─── Document extract ───
The behavior of $f(x)=\alpha x+x^2\operatorname{sin}1/x$ for $x\neq 0$ near $0$, where $\alpha \ge 1$. Consider $\alpha \ge 1$. 
Let $f(x)=\alpha x+x^2\operatorname{sin}1/x$ for $x\neq 0$ and let $f(0)=0.$ In order to find the sign of $f'(x)$ when $\alpha \ge 1$ it is necessary to decide if $2x\operatorname{sin}1/x-\operatorname{cos}1/x$ is $\lt -1$ for any numbers $x$ close to $0$. It is a little more convenient to consider the function $g(y)=2(\operatorname{sin}y)/y-\operatorname{cos}y$ for $y\neq 0$; we want to know if $g(y)\lt -1$ for large $y$. This question is quite delicate; the most significant part of $g(y)$ is $-\operatorname{cos}y$, which does reach the value $-1$, but this happens only when $\operatorname{sin}y=0,$ and it is not at all clear whether $g$ itself can have values $\lt -1$. The obvious approach to this problem is to find the local minimum values of $g$. Unfortunately, it is impossible to solve the equation $g'(y)=0$ explicitly, so more ingenuity is required.
(a) Show that if $g'(y)=0,$ then 
$$\operatorname{cos}y=(\operatorname{sin}y)(\frac{2-y^2}{2y}),$$
and conclude that 
$$g(y)=(\operatorname{sin}y)(\frac{2+y^2}{2y}).$$
(b) Now show that if $g'(y)=0, then 
$$\operatorname{sin}^2y=\frac{4y^2}{4+y^2},$$
and conclude that 
$$|g(y)|=\frac{2+y^2}{\sqrt{4+y^4}}.$$
(c) Using the fact that $(2+y^2)/\sqrt{4+y^4}\gt 1$, show that if $\alpha=1$, then $f$ is not increasing in any interval around $0$.
(d) Using the fact that $\lim_{y\to \infty}(2+y^2)/\sqrt{4+y^4}=1,$ show that if $\alpha \gt 1$, then $f$ is increasing in some interval around $0$.
I've worked through (a) and (b) but I have trouble solving (c) and (d). In fact, I can't even understand what the solution is saying. Below is what is written on the solution to this problem.
───
#### Check your understanding:
1) In the forum post about $f(x)=\alpha x+x^2\operatorname{sin}1/x$, which parts of the exercise does the poster say they have already worked through?
2) Pick up the forum post about $f(x)=\alpha x+x^2\operatorname{sin}1/x$ after its final sentence.
─── Collected material ───
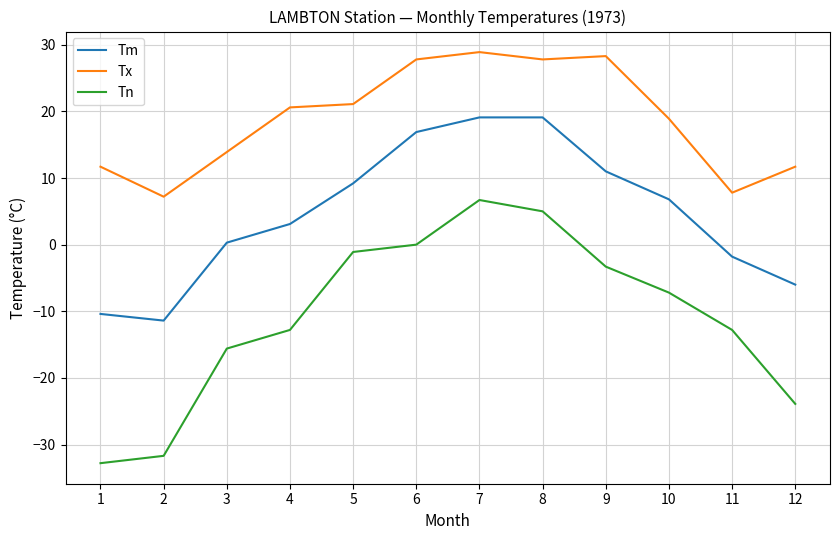

Rank the series by their average value, from highest to lowest.

Tx, Tm, Tn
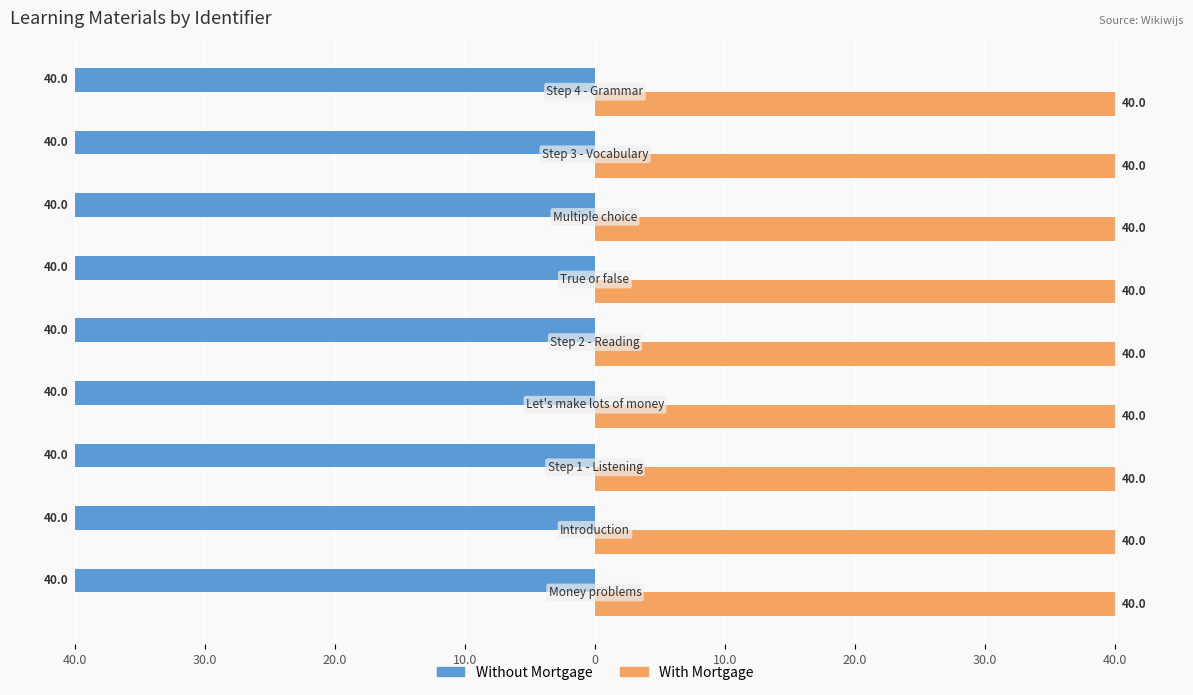

What is the lowest value of the With Mortgage series?

40.0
───
#### Exercise responses:
1) Parts (a) and (b).

2)
(c) We have 
$$f'(x)=1+g(1/x).$$
Now we clearly have $g(y)\lt 0$ for arbitrarily large $y$ (since $g(y)$ is practically $-\operatorname{cos}y$ for large $y$), so for arbitrarily large $y$ we have 
$$g(y)\lt -\frac{2+y^2}{\sqrt{4+y^4}}\lt -1$$
by part (b). Thus $f'(x)\lt 0$ for arbitrarily small $x$, while we also have $f'(x)\gt 0$ for arbitrarily small $x$.
First of all, I have confusion over the statement $g(y)\lt 0$ for arbitrarily large $y$. Usually I would interpret this as saying $g(y)\lt 0$ for all $y\lt a$ for some $a$, but I think in this case that is not true and the author merely means that there are negative values for very large $y$. More importantly, I don't understand why the strict inequality below follows. I think what the author suggests is since for points where $g'(y)=0$, $|g(y)|=\frac{2+y^2}{\sqrt{4+y^4}}$, and at local minima we have $g'(y)=0$, there should be arbitrarily large values less than $-\frac{2+y^2}{\sqrt{4+y^4}}$.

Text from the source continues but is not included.